Extracted page text data -
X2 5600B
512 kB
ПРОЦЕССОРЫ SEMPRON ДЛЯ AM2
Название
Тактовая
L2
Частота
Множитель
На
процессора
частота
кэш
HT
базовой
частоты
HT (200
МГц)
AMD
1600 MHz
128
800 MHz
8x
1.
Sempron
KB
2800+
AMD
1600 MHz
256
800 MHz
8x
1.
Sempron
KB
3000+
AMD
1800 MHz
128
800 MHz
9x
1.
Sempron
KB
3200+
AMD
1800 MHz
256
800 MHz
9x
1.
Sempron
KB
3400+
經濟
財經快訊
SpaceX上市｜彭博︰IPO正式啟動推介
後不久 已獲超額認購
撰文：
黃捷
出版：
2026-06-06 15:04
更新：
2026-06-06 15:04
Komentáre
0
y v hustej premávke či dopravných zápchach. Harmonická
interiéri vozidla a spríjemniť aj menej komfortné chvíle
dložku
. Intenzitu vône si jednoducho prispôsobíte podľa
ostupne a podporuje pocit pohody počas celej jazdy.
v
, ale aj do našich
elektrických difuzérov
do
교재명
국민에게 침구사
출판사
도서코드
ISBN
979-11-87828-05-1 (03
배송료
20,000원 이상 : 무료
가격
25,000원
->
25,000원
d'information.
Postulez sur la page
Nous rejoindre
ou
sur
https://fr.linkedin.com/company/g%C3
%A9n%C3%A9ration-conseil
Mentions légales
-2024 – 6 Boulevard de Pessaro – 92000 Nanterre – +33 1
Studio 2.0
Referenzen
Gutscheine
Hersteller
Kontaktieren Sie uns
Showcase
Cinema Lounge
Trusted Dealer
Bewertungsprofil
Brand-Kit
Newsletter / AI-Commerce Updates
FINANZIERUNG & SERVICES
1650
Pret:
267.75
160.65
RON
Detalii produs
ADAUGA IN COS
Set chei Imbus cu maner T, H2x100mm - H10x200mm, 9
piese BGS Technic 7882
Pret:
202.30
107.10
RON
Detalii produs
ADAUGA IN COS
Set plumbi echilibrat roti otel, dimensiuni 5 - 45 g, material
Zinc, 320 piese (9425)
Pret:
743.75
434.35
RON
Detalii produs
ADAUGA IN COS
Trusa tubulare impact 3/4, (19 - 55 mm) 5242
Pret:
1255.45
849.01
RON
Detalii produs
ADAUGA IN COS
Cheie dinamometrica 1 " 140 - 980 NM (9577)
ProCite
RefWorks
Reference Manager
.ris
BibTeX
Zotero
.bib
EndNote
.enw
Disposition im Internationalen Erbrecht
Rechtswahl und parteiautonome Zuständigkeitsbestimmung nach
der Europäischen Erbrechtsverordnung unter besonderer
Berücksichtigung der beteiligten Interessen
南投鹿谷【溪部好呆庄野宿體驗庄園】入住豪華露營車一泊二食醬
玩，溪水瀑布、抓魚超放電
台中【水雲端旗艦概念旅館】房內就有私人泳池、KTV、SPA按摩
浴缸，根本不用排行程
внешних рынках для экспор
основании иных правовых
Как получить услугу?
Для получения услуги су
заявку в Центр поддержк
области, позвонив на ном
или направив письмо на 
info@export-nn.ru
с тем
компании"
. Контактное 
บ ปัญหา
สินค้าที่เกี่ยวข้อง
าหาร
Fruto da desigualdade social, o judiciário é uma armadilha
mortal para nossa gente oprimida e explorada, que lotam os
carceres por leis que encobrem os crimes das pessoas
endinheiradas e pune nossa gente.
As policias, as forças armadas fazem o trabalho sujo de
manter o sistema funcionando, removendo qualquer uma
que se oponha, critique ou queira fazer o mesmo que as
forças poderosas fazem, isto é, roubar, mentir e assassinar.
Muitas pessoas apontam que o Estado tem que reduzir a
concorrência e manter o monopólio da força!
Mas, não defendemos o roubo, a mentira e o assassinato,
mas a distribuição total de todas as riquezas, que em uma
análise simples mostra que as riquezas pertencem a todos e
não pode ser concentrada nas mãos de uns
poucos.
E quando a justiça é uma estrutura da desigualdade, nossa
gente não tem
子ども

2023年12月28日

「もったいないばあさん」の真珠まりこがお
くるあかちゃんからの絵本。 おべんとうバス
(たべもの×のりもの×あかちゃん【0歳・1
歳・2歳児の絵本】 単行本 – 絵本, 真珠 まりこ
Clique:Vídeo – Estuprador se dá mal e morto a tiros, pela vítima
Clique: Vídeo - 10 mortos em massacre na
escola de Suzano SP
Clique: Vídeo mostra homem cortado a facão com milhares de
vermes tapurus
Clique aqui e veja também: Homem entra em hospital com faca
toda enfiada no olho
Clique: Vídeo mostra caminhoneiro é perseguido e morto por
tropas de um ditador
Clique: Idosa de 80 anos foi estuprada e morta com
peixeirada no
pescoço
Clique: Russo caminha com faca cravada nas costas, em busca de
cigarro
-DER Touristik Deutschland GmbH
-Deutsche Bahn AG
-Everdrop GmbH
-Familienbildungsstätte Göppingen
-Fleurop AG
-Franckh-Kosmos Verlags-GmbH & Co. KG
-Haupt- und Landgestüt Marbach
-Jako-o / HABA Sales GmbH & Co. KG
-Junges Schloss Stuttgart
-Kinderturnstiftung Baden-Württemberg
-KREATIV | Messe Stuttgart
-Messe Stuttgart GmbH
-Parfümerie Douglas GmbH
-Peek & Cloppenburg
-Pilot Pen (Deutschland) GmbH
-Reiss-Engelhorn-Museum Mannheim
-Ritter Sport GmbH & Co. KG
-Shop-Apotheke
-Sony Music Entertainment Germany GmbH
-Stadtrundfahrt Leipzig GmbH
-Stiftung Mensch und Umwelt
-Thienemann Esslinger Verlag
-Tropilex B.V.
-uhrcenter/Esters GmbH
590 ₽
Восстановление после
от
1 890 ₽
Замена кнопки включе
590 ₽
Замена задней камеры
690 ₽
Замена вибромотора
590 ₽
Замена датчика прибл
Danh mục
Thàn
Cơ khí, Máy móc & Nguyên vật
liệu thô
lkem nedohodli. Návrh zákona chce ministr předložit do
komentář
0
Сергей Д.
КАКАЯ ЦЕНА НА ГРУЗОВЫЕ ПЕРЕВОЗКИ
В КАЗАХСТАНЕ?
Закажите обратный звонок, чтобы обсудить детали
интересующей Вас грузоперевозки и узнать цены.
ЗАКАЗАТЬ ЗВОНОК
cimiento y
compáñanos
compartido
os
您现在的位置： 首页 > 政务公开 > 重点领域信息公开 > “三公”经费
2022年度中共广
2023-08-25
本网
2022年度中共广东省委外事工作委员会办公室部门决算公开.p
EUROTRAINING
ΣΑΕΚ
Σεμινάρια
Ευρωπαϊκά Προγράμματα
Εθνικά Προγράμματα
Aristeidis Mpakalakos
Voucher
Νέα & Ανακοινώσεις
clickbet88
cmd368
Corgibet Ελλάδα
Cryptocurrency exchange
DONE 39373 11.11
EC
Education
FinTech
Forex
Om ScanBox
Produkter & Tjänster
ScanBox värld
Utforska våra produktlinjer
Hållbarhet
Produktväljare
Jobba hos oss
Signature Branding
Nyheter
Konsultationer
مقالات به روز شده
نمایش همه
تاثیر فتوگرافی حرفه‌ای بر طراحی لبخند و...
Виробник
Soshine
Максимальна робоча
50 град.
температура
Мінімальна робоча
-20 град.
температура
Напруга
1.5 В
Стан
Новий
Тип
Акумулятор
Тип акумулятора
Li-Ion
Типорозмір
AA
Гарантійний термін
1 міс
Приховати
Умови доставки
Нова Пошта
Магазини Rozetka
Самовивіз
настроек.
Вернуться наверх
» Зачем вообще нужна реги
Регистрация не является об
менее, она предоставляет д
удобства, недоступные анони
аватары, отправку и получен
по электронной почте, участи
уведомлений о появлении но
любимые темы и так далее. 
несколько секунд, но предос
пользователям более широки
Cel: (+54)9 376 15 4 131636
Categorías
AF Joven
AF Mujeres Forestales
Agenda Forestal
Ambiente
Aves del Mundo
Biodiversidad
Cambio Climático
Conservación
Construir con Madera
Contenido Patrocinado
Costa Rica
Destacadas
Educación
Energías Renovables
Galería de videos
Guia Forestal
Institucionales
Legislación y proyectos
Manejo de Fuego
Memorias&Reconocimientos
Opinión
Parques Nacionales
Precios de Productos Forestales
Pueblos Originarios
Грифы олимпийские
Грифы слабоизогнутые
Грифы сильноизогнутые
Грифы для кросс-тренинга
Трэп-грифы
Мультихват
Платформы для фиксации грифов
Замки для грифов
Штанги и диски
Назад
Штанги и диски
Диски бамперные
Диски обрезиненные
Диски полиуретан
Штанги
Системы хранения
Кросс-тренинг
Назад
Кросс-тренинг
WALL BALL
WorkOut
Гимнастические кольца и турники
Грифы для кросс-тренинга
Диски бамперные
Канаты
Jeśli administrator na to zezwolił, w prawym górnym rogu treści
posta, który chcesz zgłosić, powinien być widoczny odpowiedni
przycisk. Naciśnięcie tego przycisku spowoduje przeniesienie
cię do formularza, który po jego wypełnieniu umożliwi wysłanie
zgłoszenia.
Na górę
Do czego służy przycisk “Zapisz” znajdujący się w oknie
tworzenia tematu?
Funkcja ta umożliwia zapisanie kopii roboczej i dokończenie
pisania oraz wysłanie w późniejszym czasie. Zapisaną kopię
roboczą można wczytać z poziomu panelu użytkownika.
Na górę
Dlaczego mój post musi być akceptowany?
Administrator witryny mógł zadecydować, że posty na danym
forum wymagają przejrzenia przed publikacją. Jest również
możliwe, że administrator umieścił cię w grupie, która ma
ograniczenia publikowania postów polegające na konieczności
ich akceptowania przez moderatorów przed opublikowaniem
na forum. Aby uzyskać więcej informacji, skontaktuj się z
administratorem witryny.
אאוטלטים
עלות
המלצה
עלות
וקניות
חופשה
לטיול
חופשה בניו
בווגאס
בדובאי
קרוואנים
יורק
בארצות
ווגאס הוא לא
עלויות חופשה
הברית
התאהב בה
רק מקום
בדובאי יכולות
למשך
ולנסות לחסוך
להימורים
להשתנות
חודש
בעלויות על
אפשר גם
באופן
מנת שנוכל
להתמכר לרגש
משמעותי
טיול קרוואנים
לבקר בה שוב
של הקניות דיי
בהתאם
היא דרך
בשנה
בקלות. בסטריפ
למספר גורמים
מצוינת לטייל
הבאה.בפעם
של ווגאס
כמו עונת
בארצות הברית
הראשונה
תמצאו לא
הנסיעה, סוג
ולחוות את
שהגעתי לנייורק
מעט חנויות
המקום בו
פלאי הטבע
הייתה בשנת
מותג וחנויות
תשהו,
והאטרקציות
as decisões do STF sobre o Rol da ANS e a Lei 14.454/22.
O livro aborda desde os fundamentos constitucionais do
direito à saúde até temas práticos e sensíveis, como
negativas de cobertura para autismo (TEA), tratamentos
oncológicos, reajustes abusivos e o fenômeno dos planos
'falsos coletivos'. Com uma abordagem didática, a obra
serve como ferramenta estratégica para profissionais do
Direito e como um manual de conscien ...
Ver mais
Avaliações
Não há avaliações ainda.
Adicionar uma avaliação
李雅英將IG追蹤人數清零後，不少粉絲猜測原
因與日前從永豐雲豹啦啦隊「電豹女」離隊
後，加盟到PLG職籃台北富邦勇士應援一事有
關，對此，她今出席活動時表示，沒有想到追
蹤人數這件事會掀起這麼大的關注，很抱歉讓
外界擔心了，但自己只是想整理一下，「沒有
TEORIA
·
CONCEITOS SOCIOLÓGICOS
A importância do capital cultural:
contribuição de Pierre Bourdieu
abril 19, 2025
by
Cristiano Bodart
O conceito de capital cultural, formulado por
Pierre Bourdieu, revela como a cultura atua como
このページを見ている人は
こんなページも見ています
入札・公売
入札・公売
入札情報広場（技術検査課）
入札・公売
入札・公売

PROBLEM TO WORK ON - Please rewrite the stretch of the material from its start through the line containing "-2024 – 6 Boulevard", with "Nanterre" changed to "Paris" and everything else left unchanged.

COMPLETED EXERCISE -
X2 5600B
512 kB
ПРОЦЕССОРЫ SEMPRON ДЛЯ AM2
Название
Тактовая
L2
Частота
Множитель
На
процессора
частота
кэш
HT
базовой
частоты
HT (200
МГц)
AMD
1600 MHz
128
800 MHz
8x
1.
Sempron
KB
2800+
AMD
1600 MHz
256
800 MHz
8x
1.
Sempron
KB
3000+
AMD
1800 MHz
128
800 MHz
9x
1.
Sempron
KB
3200+
AMD
1800 MHz
256
800 MHz
9x
1.
Sempron
KB
3400+
經濟
財經快訊
SpaceX上市｜彭博︰IPO正式啟動推介
後不久 已獲超額認購
撰文：
黃捷
出版：
2026-06-06 15:04
更新：
2026-06-06 15:04
Komentáre
0
y v hustej premávke či dopravných zápchach. Harmonická
interiéri vozidla a spríjemniť aj menej komfortné chvíle
dložku
. Intenzitu vône si jednoducho prispôsobíte podľa
ostupne a podporuje pocit pohody počas celej jazdy.
v
, ale aj do našich
elektrických difuzérov
do
교재명
국민에게 침구사
출판사
도서코드
ISBN
979-11-87828-05-1 (03
배송료
20,000원 이상 : 무료
가격
25,000원
->
25,000원
d'information.
Postulez sur la page
Nous rejoindre
ou
sur
https://fr.linkedin.com/company/g%C3
%A9n%C3%A9ration-conseil
Mentions légales
-2024 – 6 Boulevard de Pessaro – 92000 Paris – +33 1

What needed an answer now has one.